[Task brief]
Go through the material underneath and show every line where the string "knowledge" occurs.

[Data shown]

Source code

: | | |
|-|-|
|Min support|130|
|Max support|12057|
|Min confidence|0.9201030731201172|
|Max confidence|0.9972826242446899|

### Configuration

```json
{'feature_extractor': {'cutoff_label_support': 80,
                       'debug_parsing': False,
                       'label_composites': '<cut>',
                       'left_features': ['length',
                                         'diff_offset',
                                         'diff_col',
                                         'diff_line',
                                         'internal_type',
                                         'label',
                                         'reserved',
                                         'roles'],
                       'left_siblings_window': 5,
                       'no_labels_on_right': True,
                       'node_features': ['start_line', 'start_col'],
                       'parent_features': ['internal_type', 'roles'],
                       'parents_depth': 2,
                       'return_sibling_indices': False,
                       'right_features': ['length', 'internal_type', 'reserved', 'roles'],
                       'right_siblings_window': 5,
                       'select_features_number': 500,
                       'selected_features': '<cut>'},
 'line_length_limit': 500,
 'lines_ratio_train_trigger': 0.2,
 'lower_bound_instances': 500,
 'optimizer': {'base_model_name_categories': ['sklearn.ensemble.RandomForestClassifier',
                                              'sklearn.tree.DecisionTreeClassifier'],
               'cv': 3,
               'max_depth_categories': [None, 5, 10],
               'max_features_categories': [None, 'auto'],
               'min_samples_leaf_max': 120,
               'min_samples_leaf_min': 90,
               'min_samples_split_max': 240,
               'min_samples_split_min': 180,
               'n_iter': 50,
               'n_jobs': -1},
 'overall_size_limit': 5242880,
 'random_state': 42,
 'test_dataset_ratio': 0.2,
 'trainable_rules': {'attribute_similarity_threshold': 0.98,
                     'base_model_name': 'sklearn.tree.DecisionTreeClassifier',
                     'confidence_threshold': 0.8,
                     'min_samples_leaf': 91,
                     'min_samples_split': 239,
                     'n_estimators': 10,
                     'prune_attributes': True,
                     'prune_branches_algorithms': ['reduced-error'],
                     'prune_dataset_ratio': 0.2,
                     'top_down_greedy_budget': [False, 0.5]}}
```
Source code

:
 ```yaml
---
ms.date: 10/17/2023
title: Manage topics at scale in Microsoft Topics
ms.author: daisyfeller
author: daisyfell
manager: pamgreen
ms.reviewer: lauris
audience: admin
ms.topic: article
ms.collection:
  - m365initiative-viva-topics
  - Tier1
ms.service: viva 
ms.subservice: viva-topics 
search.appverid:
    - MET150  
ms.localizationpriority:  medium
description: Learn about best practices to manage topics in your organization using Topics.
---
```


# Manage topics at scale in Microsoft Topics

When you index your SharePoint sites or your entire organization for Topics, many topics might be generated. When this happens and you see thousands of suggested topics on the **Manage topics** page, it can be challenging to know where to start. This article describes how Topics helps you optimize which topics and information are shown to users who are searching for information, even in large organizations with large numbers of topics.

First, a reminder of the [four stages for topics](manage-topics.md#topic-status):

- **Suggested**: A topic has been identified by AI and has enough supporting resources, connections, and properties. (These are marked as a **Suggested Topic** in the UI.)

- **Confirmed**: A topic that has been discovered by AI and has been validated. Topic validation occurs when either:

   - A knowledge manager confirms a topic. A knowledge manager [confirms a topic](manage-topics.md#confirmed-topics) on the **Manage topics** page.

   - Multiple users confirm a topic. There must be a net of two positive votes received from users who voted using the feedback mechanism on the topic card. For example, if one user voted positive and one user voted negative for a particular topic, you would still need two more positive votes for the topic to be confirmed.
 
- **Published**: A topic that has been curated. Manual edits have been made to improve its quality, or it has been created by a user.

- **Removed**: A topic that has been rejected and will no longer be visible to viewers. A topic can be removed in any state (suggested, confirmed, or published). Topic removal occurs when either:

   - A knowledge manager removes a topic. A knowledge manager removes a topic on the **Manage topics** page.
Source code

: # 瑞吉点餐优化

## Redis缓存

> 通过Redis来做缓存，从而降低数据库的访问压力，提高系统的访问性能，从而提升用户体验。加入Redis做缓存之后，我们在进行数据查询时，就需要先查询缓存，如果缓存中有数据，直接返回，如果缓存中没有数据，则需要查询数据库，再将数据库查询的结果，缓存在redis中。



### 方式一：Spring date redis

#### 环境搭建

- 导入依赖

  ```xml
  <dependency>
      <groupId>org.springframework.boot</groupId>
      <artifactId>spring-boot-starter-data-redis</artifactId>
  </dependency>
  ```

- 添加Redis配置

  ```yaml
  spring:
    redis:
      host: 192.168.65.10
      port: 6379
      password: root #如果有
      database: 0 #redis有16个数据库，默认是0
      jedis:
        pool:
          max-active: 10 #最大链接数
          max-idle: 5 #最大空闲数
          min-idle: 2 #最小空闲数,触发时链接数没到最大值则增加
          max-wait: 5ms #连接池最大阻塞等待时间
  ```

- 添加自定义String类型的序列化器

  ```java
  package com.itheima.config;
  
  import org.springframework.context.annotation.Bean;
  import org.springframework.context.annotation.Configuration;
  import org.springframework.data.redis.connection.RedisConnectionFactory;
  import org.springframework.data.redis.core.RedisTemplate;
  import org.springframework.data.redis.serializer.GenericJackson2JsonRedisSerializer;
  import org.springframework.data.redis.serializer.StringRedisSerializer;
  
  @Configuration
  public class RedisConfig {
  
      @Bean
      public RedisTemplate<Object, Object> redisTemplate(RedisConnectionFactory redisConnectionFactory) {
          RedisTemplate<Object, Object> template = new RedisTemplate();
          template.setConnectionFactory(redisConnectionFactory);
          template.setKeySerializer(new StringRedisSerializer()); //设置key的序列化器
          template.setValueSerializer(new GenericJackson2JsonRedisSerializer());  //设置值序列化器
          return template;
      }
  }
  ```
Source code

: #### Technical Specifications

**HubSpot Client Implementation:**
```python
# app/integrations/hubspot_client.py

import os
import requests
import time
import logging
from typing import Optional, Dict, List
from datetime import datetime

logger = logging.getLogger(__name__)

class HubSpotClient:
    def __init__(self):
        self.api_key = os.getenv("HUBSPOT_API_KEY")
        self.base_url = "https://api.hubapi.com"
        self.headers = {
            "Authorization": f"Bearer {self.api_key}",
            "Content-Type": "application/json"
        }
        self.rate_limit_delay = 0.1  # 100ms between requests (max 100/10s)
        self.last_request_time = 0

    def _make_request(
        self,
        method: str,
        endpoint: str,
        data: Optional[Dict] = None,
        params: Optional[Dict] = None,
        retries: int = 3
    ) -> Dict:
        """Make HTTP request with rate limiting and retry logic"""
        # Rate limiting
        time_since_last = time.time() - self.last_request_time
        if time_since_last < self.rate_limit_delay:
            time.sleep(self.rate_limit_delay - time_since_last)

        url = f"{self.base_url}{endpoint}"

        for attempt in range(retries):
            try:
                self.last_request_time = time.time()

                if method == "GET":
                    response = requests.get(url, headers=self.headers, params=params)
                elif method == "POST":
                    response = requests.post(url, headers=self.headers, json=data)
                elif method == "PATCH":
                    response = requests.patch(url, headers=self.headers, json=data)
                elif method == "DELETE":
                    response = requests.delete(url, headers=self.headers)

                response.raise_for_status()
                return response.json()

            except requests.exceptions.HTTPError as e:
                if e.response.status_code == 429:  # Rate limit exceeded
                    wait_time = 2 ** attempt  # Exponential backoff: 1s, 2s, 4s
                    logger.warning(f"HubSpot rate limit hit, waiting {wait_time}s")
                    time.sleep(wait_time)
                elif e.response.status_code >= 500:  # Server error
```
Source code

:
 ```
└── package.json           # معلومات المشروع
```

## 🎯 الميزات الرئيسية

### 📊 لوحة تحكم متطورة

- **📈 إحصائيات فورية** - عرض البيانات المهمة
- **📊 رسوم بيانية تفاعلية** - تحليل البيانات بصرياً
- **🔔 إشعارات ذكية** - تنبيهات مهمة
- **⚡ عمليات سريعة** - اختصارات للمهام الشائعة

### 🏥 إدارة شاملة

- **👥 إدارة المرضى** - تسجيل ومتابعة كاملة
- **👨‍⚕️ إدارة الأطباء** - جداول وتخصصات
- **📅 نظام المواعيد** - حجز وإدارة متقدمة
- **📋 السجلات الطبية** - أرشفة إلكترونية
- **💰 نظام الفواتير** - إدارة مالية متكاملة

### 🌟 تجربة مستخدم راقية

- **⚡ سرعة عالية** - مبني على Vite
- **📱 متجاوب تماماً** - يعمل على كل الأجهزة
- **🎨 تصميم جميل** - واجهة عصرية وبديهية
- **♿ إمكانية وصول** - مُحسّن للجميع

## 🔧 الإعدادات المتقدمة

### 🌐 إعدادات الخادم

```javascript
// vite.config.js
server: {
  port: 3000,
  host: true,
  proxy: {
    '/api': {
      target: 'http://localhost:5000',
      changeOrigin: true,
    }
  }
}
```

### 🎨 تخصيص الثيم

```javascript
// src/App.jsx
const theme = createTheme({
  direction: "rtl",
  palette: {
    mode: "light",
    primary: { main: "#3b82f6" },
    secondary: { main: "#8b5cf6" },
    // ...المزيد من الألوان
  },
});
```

[Task response]
   - A knowledge manager confirms a topic. A knowledge manager [confirms a topic](manage-topics.md#confirmed-topics) on the **Manage topics** page.
   - A knowledge manager removes a topic. A knowledge manager removes a topic on the **Manage topics** page.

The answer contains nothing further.